Picking a winner is all about defining your intent. If you want the ultimate in performance, look no further than the Lamborghini, one of the world's fastest and most extreme SUVs. It's become the bestselling bull of all, and if you can live with its image it'll do a very fine job indeed of playing family chariot by day and devilish cruise missile by night. It's a surprisingly visceral experience once you've mastered the driving modes, yet you always feel it's trying a little too hard to transpose some Aventador spirit into a huge hulking family 4x4. It's an acquired taste.
The Bentley is the pick for those who want a safer option – an SUV that can do it all, but with a more restrained polish than the outré Lamborghini. This is a huge car, the most practical, and the quality of build and craftsmanship is staggering – with a proven reliability record and a decent turn of speed when required. It couldn't be more different from the Urus, despite the fact the two cars share much DNA.
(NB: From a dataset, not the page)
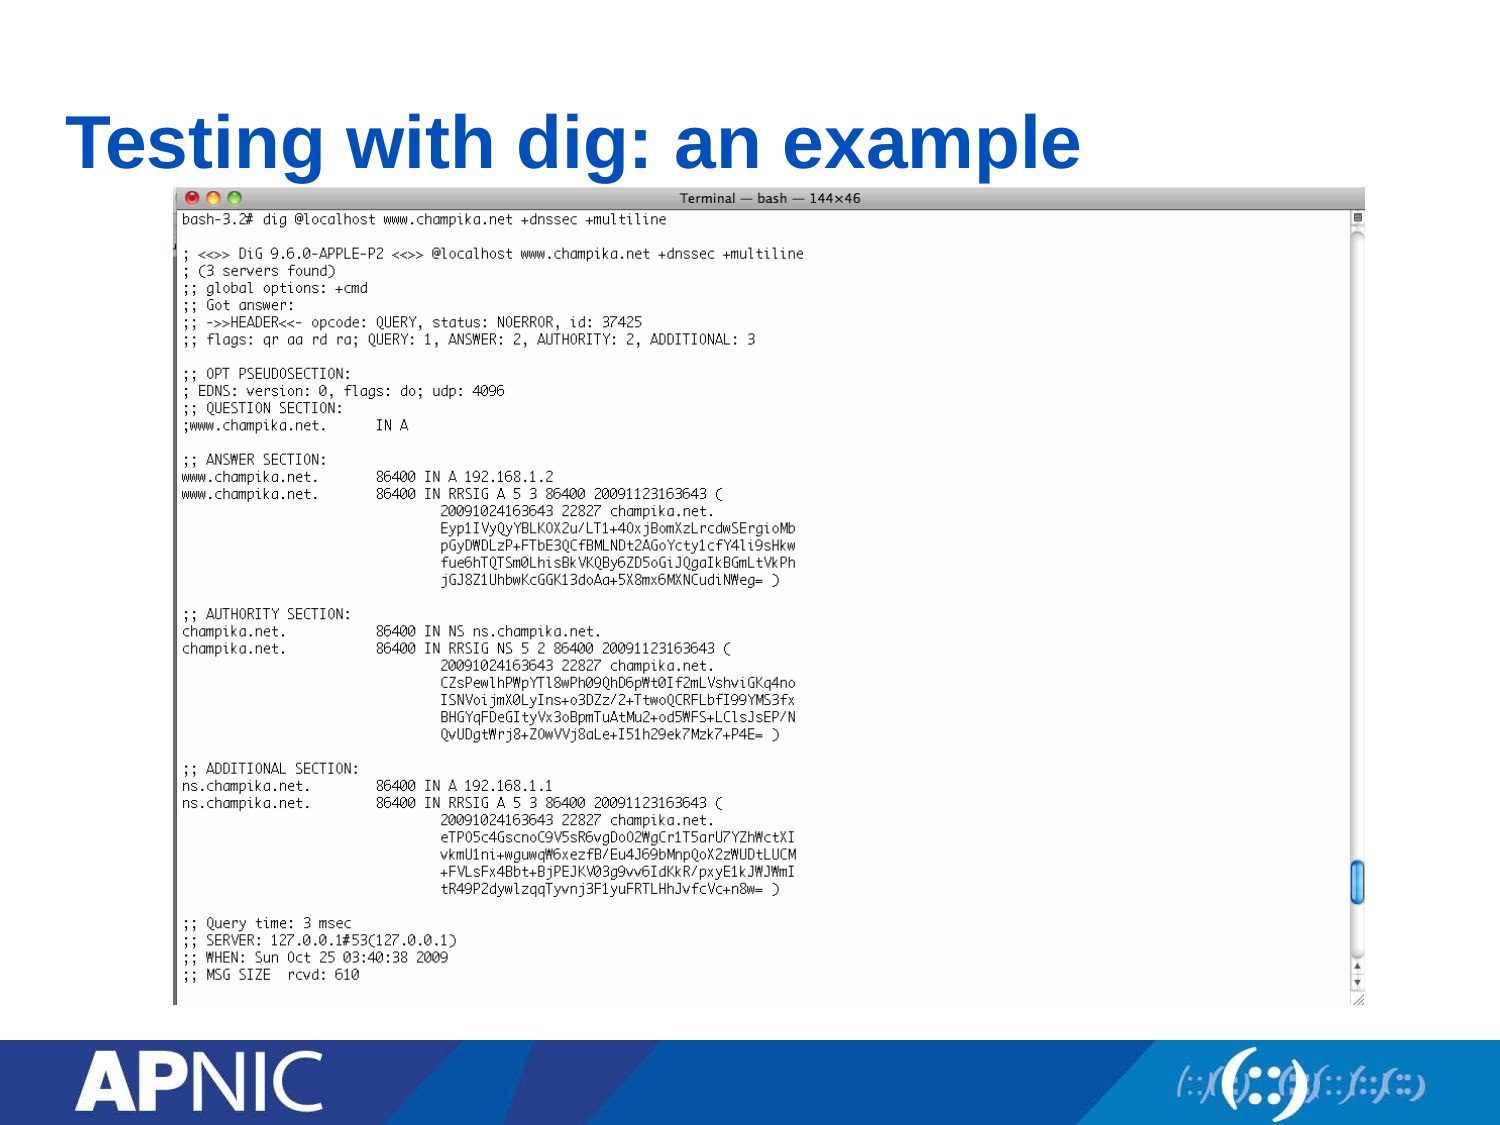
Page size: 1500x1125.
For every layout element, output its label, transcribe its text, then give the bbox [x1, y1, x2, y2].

Which leaves the Aston Martin, the company's first SUV in its 108-year history. It has a huge weight on its shoulders, and if successful might just be the car to rescue the company's fortunes. This clean-sheet focus explains why the DBX aces it – they've gone and made an SUV that can do it all, from everyday family duties to thrilling on the long way home, and all wrapped up in a stylish, glamorous package.
It delivers 90 per cent of the Lamborghini's punch and 90 per cent of the Bentley's comfort, striking a rare balance that lets it climb to the top of the pile. We'll overlook the electrical gremlins on our test cars and declare it our favourite super-SUV of 2020. When you want this style, this versatility and this performance, and you have cash to burn, DBX does indeed mark the sweet spot.